When the three littoral states launched a plan last July to coordinate patrols of the strait, they were determined to make two points. One, the waterway through which a third of the world's trade and half its oil passes was not vulnerable to terrorist and pirate attacks. And two, the littoral states themselves were up to the task of securing the strait and assistance by foreign militaries was unnecessary.

But four brazen pirate attacks in the strait in the past month alone have put paid to the littoral states' pretensions.

One saw 35 armed pirates hijack a gas tanker, something that it has long been feared might be converted by terrorists into a floating bomb and spearheaded into a port, severely disrupting world trade. Another attack saw three crewmen of a Japanese tugboat kidnapped, marking an incident in which a non-littoral state became a victim of a pirate attack...
Those two states are betting that better coordinating patrols will do the trick - such patrols, in Choong's words, being in essence a matter of "you control your waters, we control ours". But many observers have their doubts as to the effectiveness of this method.

Iskandar Sazlan of the IMB said the question is no longer whether the coordinated patrols are working - "clearly they're not" - but whether it is safe to sustain them. It is widely contended that the only way for coordinated patrols to be effective is if all parties involved are pulling their weight.

...Indonesia, even by its leadership's admittance, is not. Of 325 reported pirate attacks worldwide in 2004, 93 occurred in Indonesian waters (compared with nine in Malaysia and eight in Singapore).

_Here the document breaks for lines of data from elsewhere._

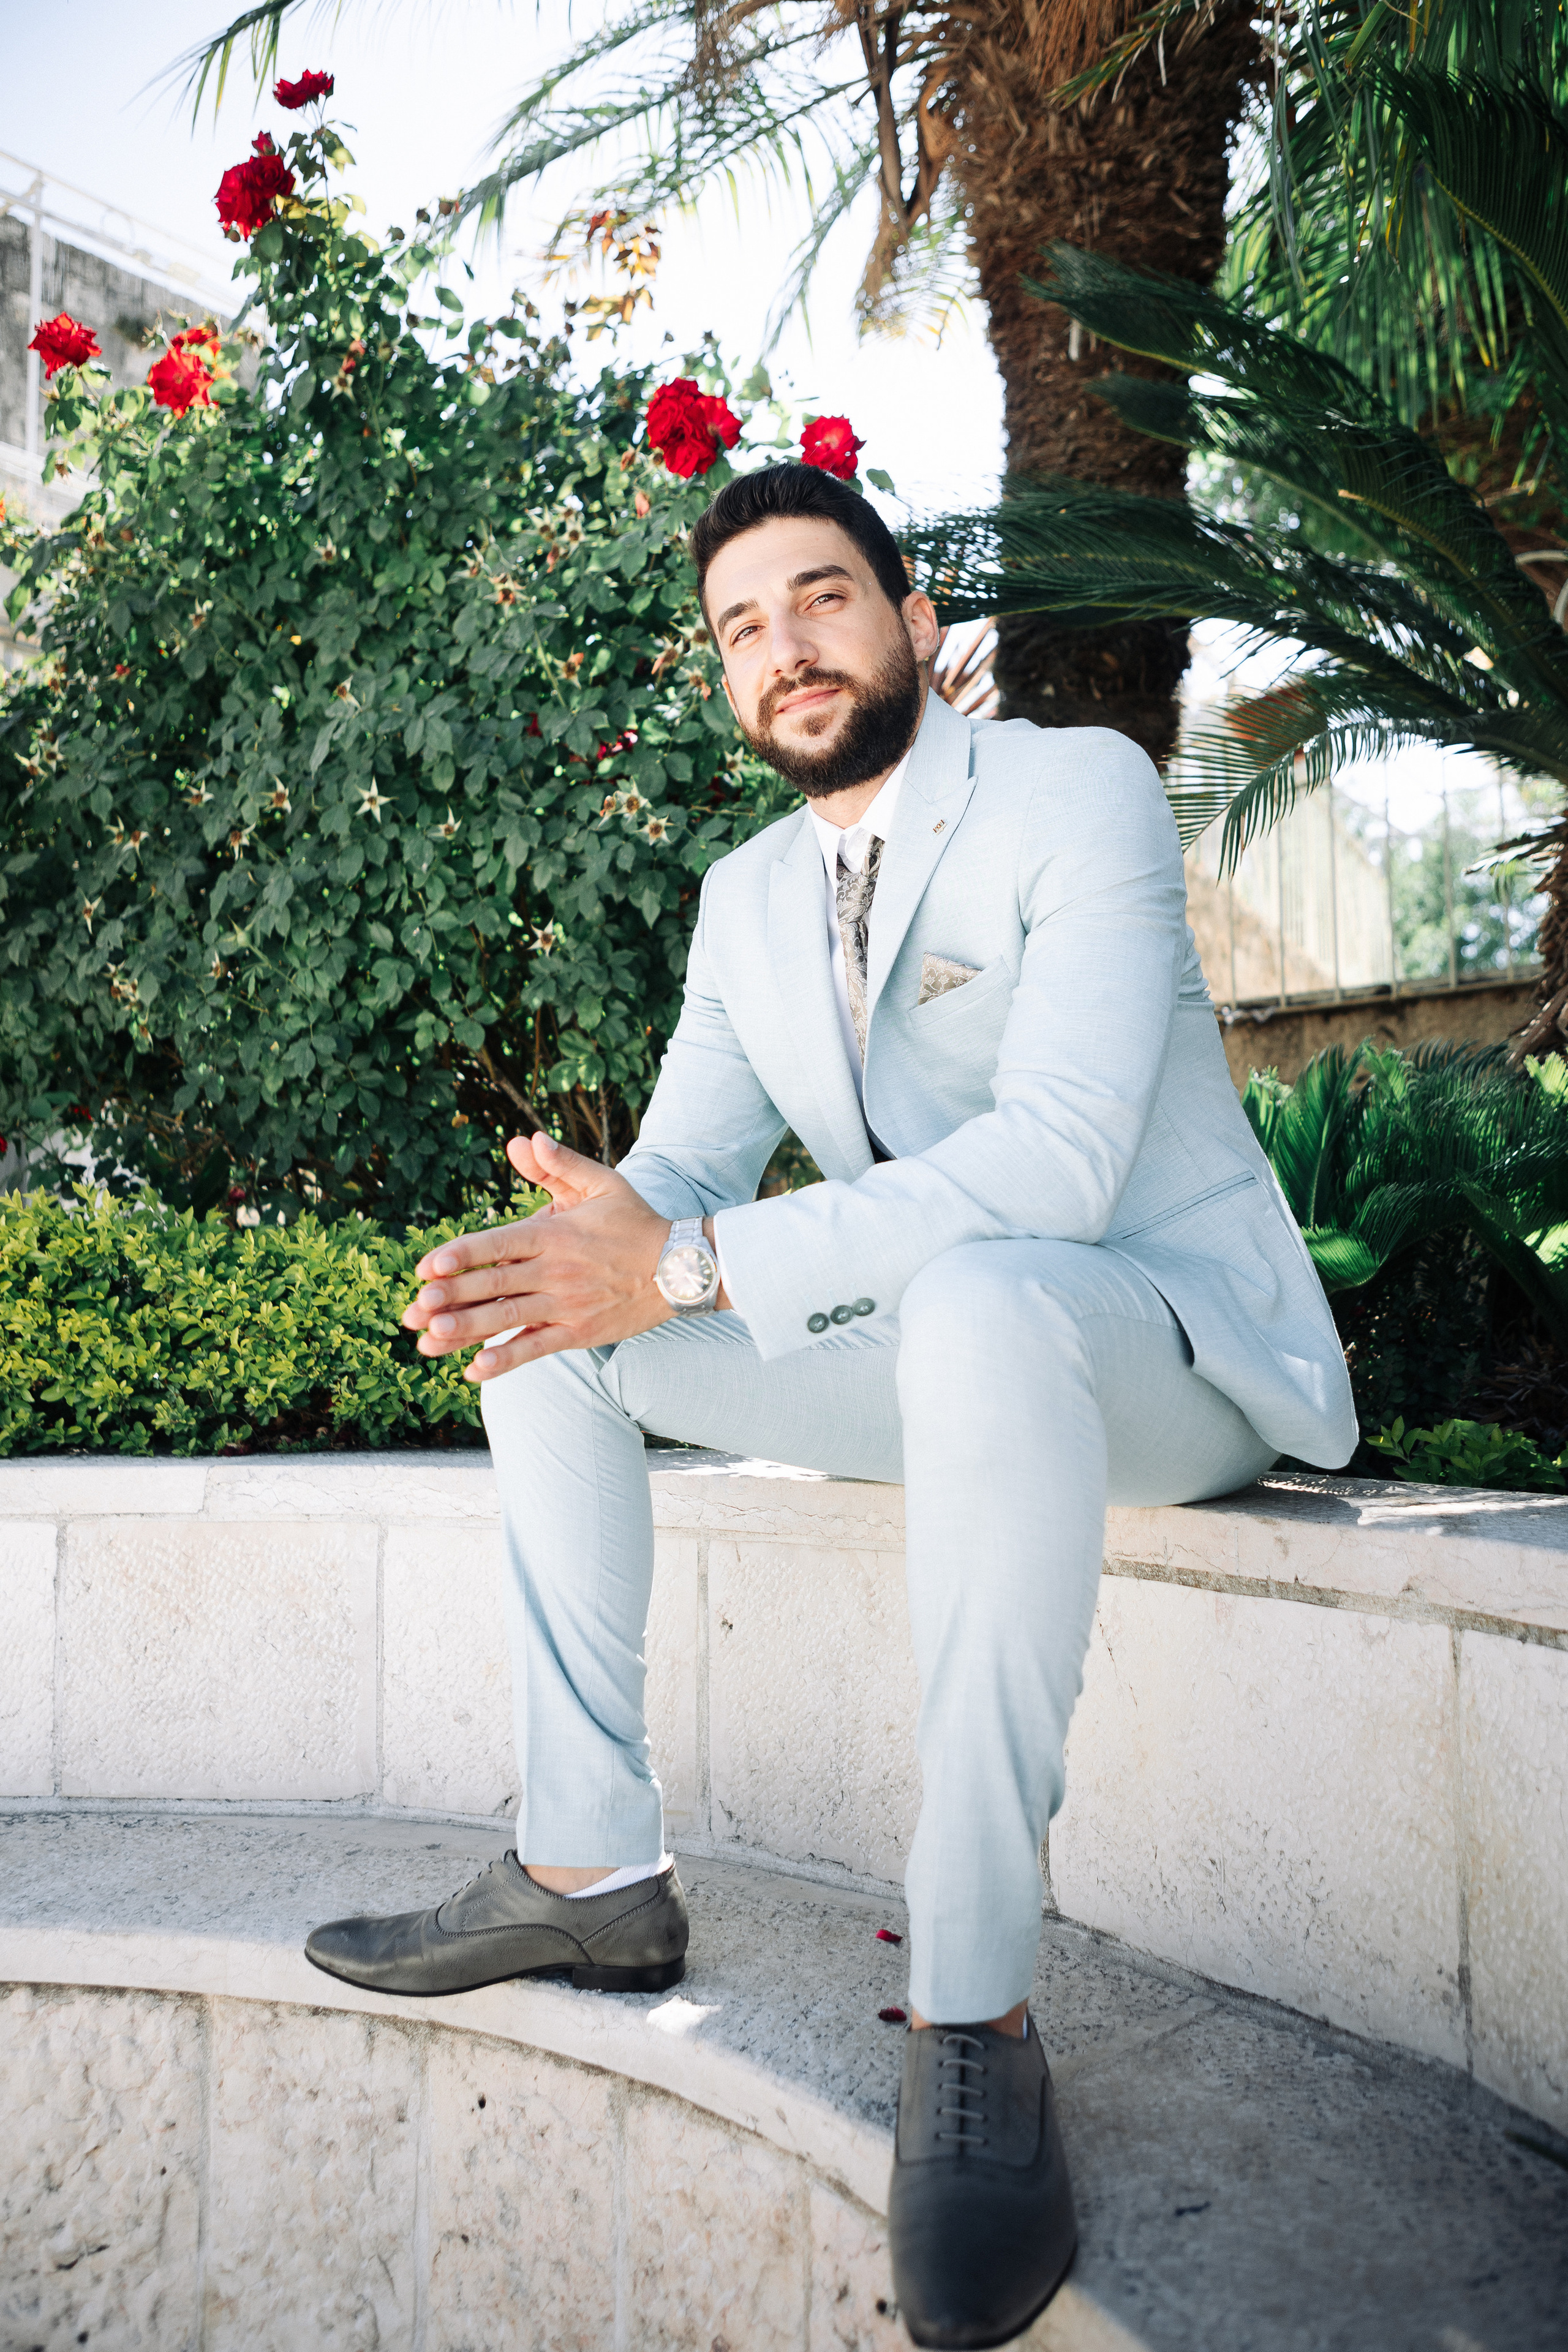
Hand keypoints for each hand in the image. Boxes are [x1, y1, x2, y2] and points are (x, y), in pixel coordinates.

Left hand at [402, 1132, 674, 1380]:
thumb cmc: (636, 1223)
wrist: (683, 1268)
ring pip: (510, 1319)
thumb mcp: (602, 1183)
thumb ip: (558, 1164)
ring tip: (428, 1341)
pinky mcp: (579, 1332)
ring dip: (468, 1330)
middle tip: (415, 1308)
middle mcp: (557, 1271)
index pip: (498, 1244)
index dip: (461, 1255)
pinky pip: (537, 1349)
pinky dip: (507, 1360)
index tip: (426, 1266)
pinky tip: (474, 1371)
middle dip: (452, 1297)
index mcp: (555, 1234)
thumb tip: (524, 1139)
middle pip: (495, 1285)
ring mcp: (567, 1304)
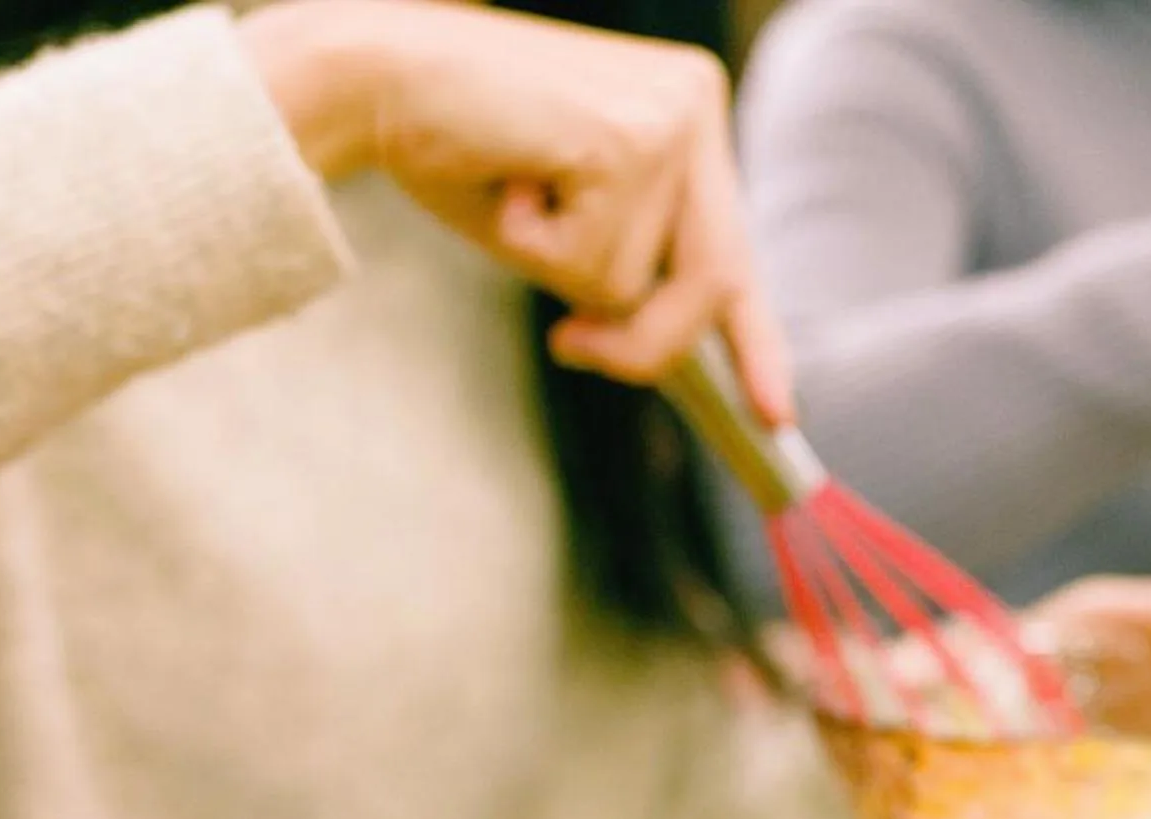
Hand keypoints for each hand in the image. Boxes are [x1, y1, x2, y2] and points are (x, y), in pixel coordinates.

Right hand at [240, 0, 788, 418]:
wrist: (375, 76)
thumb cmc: (460, 151)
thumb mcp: (567, 224)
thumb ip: (630, 269)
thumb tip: (682, 356)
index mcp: (689, 114)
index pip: (735, 248)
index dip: (754, 338)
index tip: (776, 411)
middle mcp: (695, 104)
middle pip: (712, 279)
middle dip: (644, 341)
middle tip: (570, 345)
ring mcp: (670, 119)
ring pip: (642, 282)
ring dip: (563, 274)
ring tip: (515, 197)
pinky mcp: (628, 142)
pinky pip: (593, 265)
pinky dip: (533, 250)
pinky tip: (505, 182)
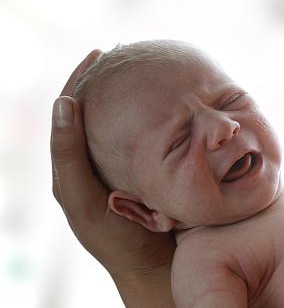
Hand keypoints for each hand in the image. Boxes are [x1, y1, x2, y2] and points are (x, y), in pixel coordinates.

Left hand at [50, 50, 174, 304]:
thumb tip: (64, 103)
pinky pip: (161, 137)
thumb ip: (68, 157)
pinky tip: (180, 107)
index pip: (72, 111)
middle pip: (104, 111)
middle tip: (130, 55)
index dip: (81, 80)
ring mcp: (132, 166)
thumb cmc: (117, 239)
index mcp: (77, 165)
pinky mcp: (160, 172)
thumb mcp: (82, 199)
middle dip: (115, 81)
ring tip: (155, 72)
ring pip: (135, 122)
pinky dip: (166, 118)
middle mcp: (103, 161)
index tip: (99, 53)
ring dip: (143, 97)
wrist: (158, 268)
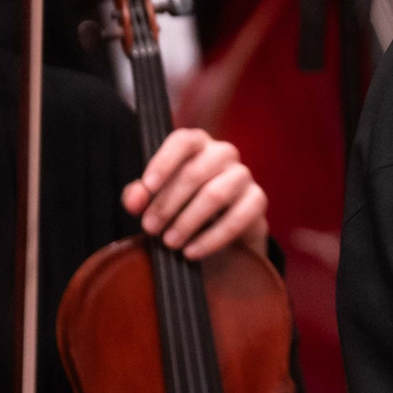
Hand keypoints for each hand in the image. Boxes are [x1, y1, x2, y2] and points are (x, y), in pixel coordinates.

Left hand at [123, 129, 268, 257]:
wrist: (220, 229)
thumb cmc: (183, 203)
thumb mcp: (155, 197)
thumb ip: (139, 196)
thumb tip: (135, 201)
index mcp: (198, 144)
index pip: (183, 141)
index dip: (164, 162)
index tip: (147, 187)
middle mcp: (223, 153)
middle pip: (195, 172)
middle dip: (168, 203)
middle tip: (150, 228)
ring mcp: (243, 176)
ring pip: (216, 194)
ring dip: (188, 221)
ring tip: (170, 243)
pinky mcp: (257, 200)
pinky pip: (237, 218)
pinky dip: (212, 238)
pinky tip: (192, 251)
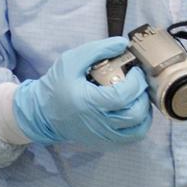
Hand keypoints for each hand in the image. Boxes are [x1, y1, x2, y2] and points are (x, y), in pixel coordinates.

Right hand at [13, 36, 152, 145]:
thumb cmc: (56, 85)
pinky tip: (132, 108)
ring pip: (138, 129)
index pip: (123, 97)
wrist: (42, 114)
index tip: (136, 70)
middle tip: (139, 82)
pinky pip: (131, 137)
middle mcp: (98, 124)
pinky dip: (138, 123)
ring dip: (144, 110)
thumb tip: (123, 44)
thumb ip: (98, 49)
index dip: (136, 82)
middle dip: (143, 95)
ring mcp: (103, 136)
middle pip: (135, 115)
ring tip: (138, 95)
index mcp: (88, 103)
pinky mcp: (105, 142)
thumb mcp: (72, 60)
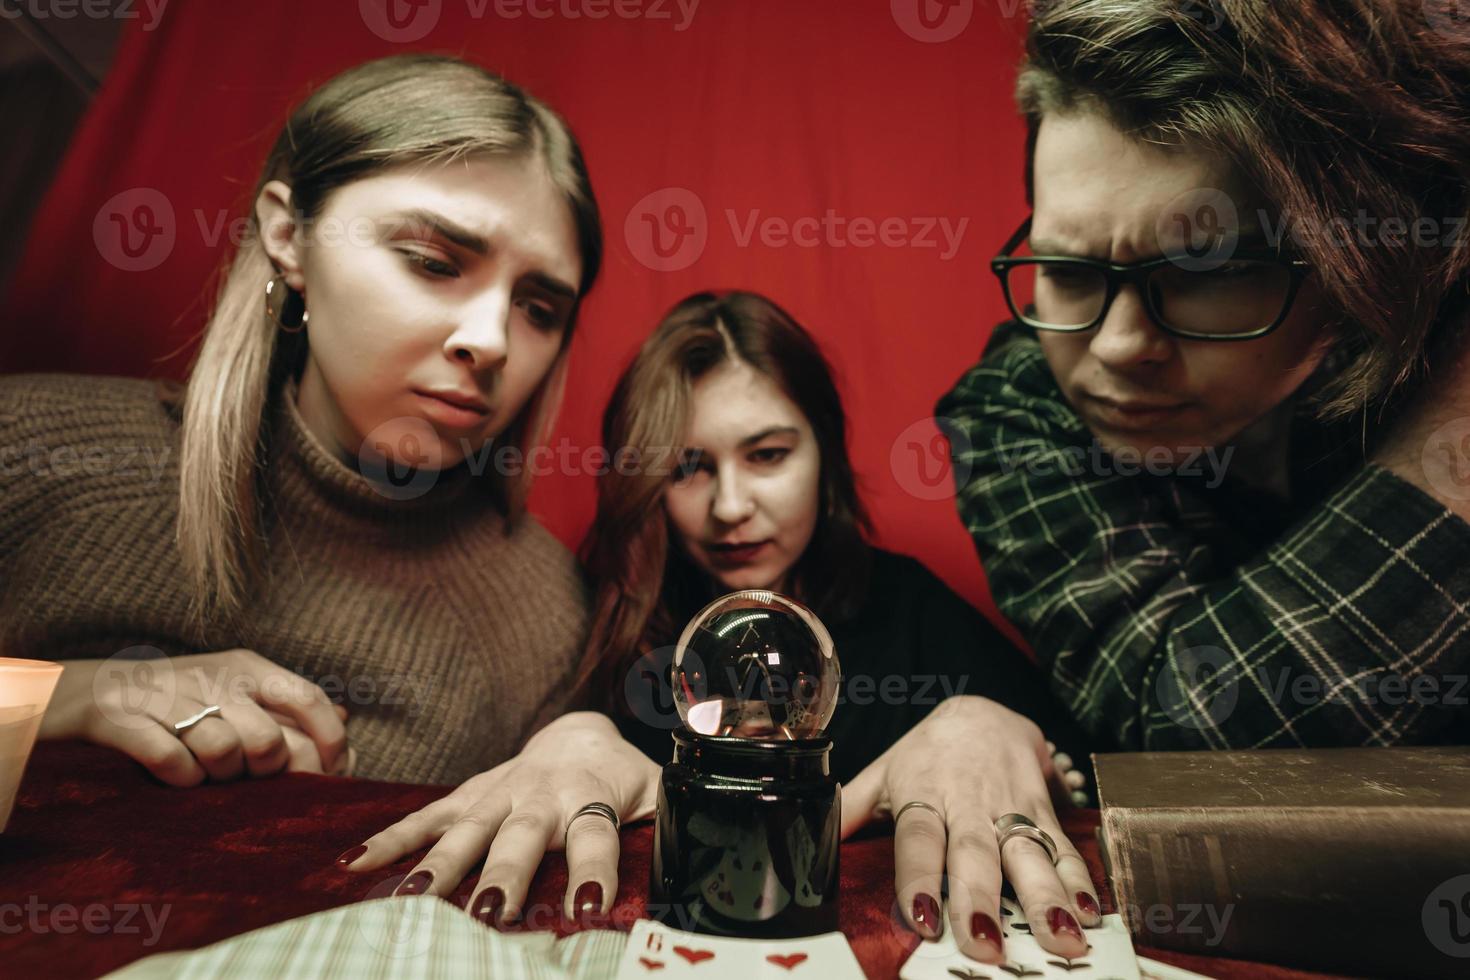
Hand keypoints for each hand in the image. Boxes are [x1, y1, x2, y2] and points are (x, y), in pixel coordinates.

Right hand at [39, 649, 349, 785]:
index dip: (329, 741)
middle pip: (269, 741)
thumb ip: (289, 707)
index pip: (310, 699)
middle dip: (264, 773)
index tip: (330, 771)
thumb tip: (349, 720)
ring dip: (217, 777)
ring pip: (224, 754)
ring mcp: (170, 697)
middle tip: (243, 776)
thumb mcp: (236, 690)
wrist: (84, 691)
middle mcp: (215, 677)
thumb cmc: (177, 700)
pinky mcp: (125, 720)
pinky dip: (179, 779)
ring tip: (203, 771)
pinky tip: (173, 776)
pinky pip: (173, 763)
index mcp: (249, 668)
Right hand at [339, 711, 658, 927]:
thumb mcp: (660, 793)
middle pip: (522, 838)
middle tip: (490, 914)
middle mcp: (541, 795)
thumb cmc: (622, 778)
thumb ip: (674, 821)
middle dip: (506, 875)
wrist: (579, 733)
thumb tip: (705, 852)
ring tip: (413, 899)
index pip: (597, 835)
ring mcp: (498, 793)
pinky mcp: (468, 795)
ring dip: (441, 864)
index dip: (596, 867)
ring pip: (467, 829)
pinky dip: (390, 839)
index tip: (590, 905)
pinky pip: (425, 817)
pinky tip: (352, 866)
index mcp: (593, 797)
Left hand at [842, 696, 1099, 964]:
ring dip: (1044, 896)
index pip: (918, 840)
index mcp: (923, 796)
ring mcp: (1009, 806)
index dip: (918, 879)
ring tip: (1059, 937)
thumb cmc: (927, 752)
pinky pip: (1061, 845)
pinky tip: (1089, 912)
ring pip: (1027, 853)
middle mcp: (968, 803)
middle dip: (981, 900)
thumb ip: (852, 808)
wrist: (982, 709)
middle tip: (987, 945)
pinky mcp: (1042, 808)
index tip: (923, 920)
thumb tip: (808, 838)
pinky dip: (1077, 878)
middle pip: (974, 854)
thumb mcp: (886, 771)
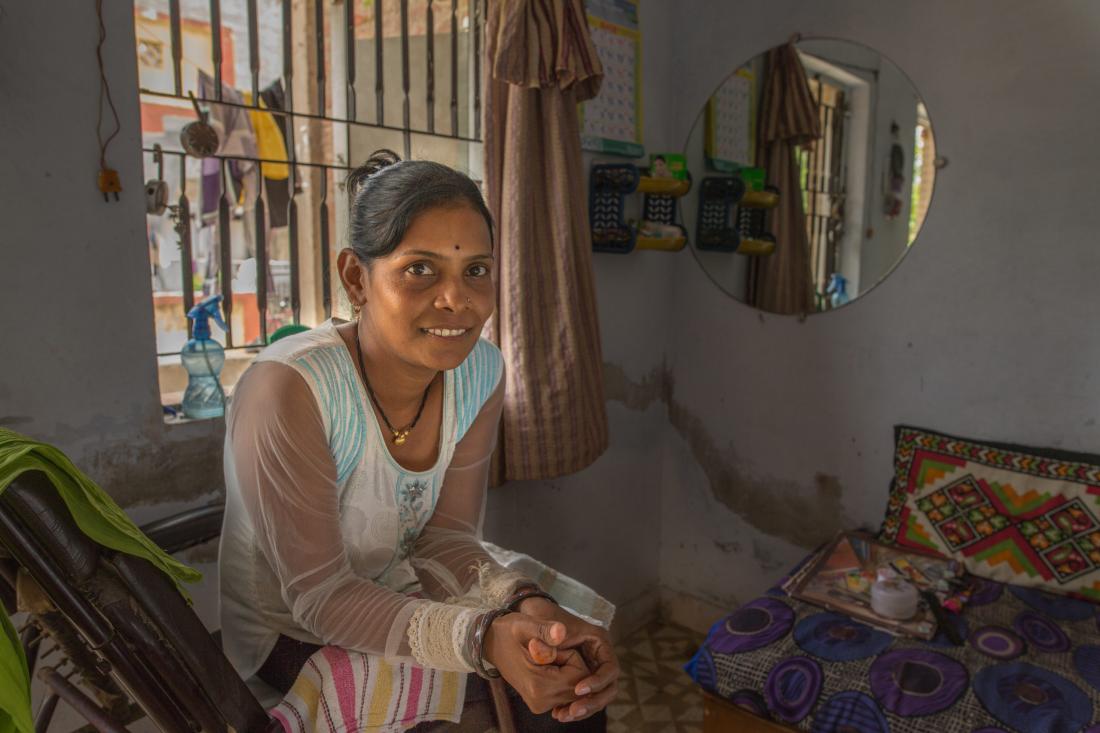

The country's defense capacity is spread thin, with the government trying to quell separatist movements in Aceh and maintain stability elsewhere across the sprawling archipelago...
Read the whole thing. The pirates may be enjoying their mockery, but ...

Update: Where governments fear to tread, private enterprise finds a market as reported here
A private security firm employing former members of elite military units has begun providing armed escorts to ships plying some of Asia's most pirate-infested waters, a media report said.

Singapore-based Background Asia Risk Solutions has its own armour-plated vessel that accompanies boats anywhere between Sri Lanka and the South China Sea for about 50,000 US dollars a mission, the Straits Times said.
Interesting question under international law what right to use armed force and pursuit rights such an enterprise might have, if any.